Retype the listing exactly; omit pictures.
:: EXCERPTED RECORDS ::
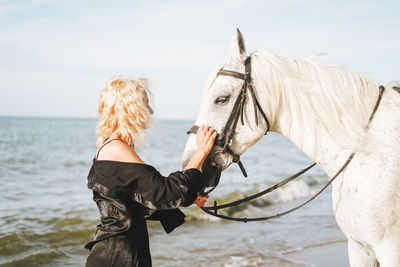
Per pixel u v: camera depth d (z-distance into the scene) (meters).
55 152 21.30
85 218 6.88
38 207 7.67
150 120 2.14
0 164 14.93
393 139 2.01
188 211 7.82
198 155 2.14
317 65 2.25
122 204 1.97
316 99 2.18
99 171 2.00
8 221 6.52
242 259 5.06
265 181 12.22
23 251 5.26
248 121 2.25
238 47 2.27
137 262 1.99
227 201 8.94
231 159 2.34
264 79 2.24
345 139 2.09
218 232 6.55
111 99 2.09
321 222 7.22
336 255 5.20
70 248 5.53
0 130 49.59
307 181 12.66
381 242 2.01
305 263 4.88
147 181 1.93
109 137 2.13
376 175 2.00
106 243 1.98
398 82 2.19
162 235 6.32
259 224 7.16
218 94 2.24
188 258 5.13
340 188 2.15
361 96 2.16
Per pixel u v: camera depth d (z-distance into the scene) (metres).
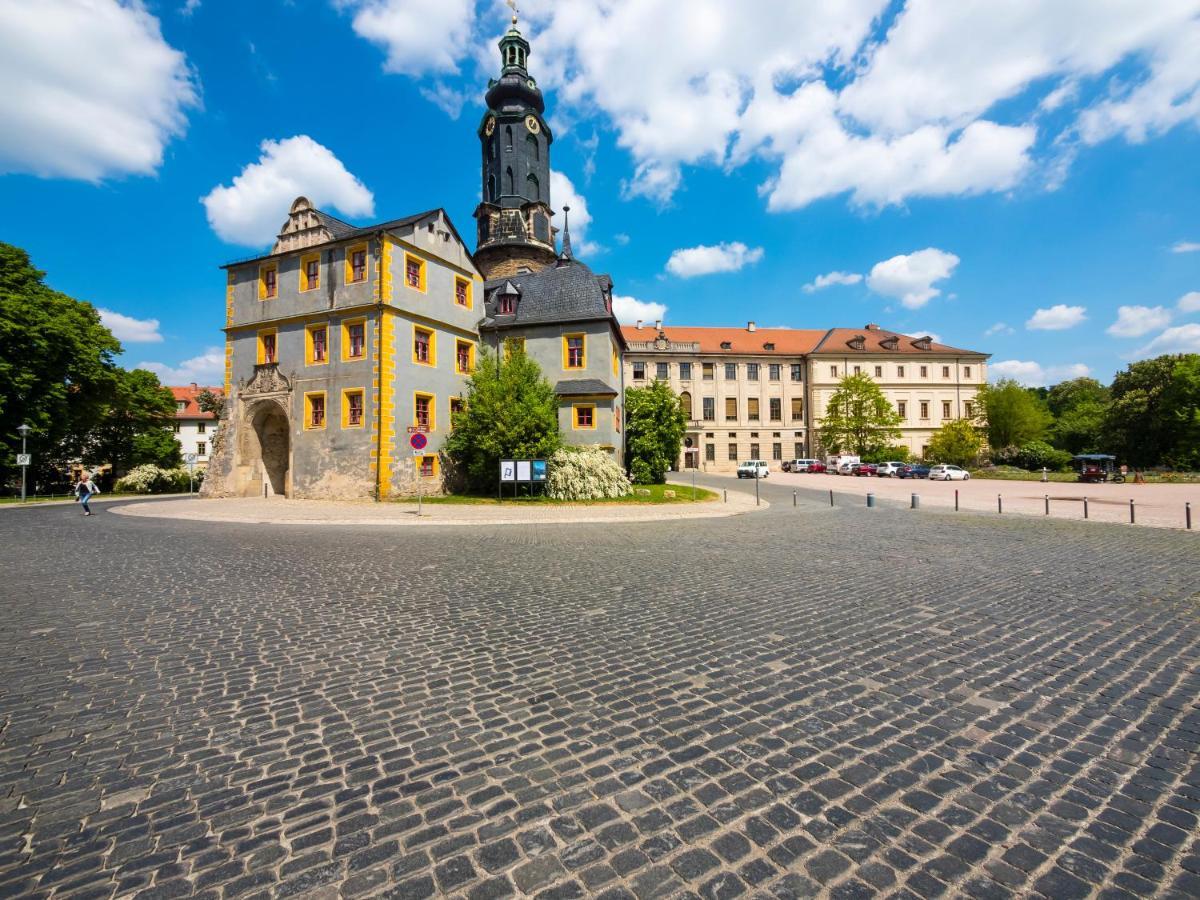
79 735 3.40
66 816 2.61
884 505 22.86
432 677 4.38
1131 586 7.64
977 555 10.38
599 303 28.56
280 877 2.23
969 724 3.57
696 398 66.44
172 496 31.55
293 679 4.33
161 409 43.41
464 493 25.98
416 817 2.61
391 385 23.38
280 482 26.55
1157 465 50.22
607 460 24.23
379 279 23.34
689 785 2.87
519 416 23.36
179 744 3.30
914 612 6.29
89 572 8.62
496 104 44.53
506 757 3.16
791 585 7.74
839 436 63.38
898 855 2.36
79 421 33.06
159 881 2.21
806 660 4.75
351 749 3.25
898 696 4.01
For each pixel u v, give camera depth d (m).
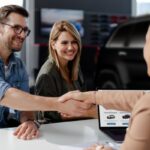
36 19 6.02
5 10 1.99
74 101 1.64
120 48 5.68
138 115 0.84
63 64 2.39
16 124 2.06
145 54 0.89
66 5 6.45
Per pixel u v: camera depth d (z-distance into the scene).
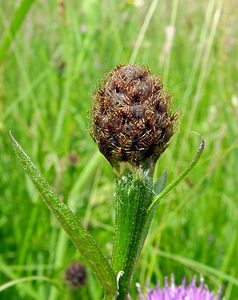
:::
ANSWER TO THIS EXERCISE:
Per pixel u v: camera depth d (z-distance into the scene) (meters).
55 152 21.30
85 218 6.88
38 207 7.67
150 120 2.14
0 164 14.93
393 139 2.01
188 211 7.82
198 155 2.14
317 65 2.25
122 204 1.97
316 99 2.18
99 171 2.00
8 221 6.52
242 259 5.06
265 181 12.22
23 251 5.26
248 121 2.25
238 47 2.27
137 262 1.99
227 201 8.94
231 159 2.34
264 79 2.24
345 139 2.09
218 232 6.55
111 99 2.09
321 222 7.22
336 255 5.20
70 248 5.53
0 130 49.59
307 181 12.66
381 242 2.01
305 263 4.88
147 181 1.93
109 137 2.13
376 175 2.00
106 243 1.98
398 82 2.19
162 235 6.32
259 224 7.16
218 94 2.24
188 258 5.13
340 188 2.15
361 96 2.16
Per pixel u v: camera depth d (z-distance into the scene) (metres).
79 735 3.40
66 816 2.61
884 505 22.86
432 677 4.38
1131 586 7.64
977 555 10.38
599 303 28.56
280 877 2.23
969 724 3.57
696 398 66.44
172 496 31.55
293 679 4.33
161 409 43.41
464 493 25.98
416 817 2.61
391 385 23.38
280 482 26.55
1157 465 50.22
607 460 24.23
379 279 23.34
689 785 2.87
519 416 23.36
179 744 3.30
914 612 6.29
89 572 8.62
496 104 44.53
506 757 3.16
791 585 7.74
839 436 63.38
898 855 2.36
79 421 33.06
159 881 2.21
806 660 4.75
351 749 3.25
898 696 4.01
For each pixel u v, give camera depth d (m).
36 19 6.02
5 10 1.99
74 101 1.64
120 48 5.68
138 115 0.84
63 64 2.39
16 124 2.06
145 54 0.89
66 5 6.45
Per pixel u v: camera depth d (z-distance into the scene).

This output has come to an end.